Minister of Finance, Budget, and National Planning, Mrs Zainab Ahmed, has rated the performance of the Nigerian Stock Exchange (NSE) low, saying it is not optimistically feasible and under-performing.
Mrs Ahmed said this during the 2020 National Budget defence on Thursday, October 24, before the Senate Committee on Finance at the National Assembly at the nation’s capital, Abuja.
According to her, both the nation’s money and capital markets have not been in their best, with the latter not been able to provide a vibrant mainstay for the weak Nigerian economy.
“The [Nigerian] stock market, to my mind, personally, is shallow and we are looking at how to deepen it,” Mrs Ahmed told the Senate Committee during the budget defence.
She made this comment while answering a question asked by Senator Kasim Shettima as to why the capital market didn’t step up to absorb the effects of Nigeria going into a recession in 2016.

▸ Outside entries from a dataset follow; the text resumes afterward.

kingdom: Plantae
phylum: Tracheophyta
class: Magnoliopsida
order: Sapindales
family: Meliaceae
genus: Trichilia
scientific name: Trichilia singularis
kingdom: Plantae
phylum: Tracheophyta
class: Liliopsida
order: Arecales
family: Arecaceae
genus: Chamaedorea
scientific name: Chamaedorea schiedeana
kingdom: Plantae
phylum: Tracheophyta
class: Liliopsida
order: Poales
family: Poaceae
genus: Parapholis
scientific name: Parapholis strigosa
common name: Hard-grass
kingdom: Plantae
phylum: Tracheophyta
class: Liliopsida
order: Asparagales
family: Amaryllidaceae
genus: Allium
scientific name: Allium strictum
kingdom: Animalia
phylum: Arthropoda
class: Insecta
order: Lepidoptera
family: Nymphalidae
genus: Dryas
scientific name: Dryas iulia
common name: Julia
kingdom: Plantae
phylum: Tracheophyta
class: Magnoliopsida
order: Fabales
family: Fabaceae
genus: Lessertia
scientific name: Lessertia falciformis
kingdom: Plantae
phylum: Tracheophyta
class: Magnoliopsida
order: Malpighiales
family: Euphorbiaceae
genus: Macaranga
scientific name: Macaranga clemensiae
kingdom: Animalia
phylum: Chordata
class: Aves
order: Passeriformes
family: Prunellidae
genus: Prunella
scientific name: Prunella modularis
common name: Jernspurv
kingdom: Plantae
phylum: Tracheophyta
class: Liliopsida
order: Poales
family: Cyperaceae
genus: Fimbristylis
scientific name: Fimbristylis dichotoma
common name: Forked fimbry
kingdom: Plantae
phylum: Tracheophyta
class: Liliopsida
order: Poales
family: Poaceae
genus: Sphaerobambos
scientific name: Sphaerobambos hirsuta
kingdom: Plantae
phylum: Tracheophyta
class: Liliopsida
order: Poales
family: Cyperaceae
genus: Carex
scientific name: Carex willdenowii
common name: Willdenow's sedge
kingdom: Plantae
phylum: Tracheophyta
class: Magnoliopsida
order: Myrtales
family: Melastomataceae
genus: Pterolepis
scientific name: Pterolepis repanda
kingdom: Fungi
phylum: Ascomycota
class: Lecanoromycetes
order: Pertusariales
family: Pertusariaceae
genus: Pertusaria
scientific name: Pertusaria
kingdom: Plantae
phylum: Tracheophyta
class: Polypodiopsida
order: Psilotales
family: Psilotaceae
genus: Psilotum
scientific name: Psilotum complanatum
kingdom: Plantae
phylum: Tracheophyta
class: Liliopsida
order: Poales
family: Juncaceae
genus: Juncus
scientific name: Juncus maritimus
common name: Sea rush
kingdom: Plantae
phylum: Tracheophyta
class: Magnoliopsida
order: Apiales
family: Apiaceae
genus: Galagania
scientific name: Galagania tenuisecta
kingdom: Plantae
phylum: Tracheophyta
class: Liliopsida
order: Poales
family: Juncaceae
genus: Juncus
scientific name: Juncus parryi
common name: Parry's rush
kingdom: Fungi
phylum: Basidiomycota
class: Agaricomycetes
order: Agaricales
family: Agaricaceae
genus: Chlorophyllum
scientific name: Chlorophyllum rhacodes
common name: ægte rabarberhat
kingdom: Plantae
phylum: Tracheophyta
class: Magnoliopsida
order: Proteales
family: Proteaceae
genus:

The Finance minister also said that a larger percentage of investments in the nation’s capital market are done by foreign investors which meant that these expatriate investors holding a higher share of the market was not healthy for the country.
While looking at ways to turn around the NSE’s under-performance, Mrs Ahmed recommended an amendment to the Pension Act to enable government invest the enormous pension funds in the markets as well as in the development of infrastructural facilities.
She added that federal government was working together with capital markets operators to mobilise domestic investors in the capital market.
Reports has it that in late 2018, President Muhammadu Buhari signed into law the bill to demutualise the stock exchange.
The Ministry of Finance, Budget and National Planning proposed a total of N3.8 billion for its 2020 operations.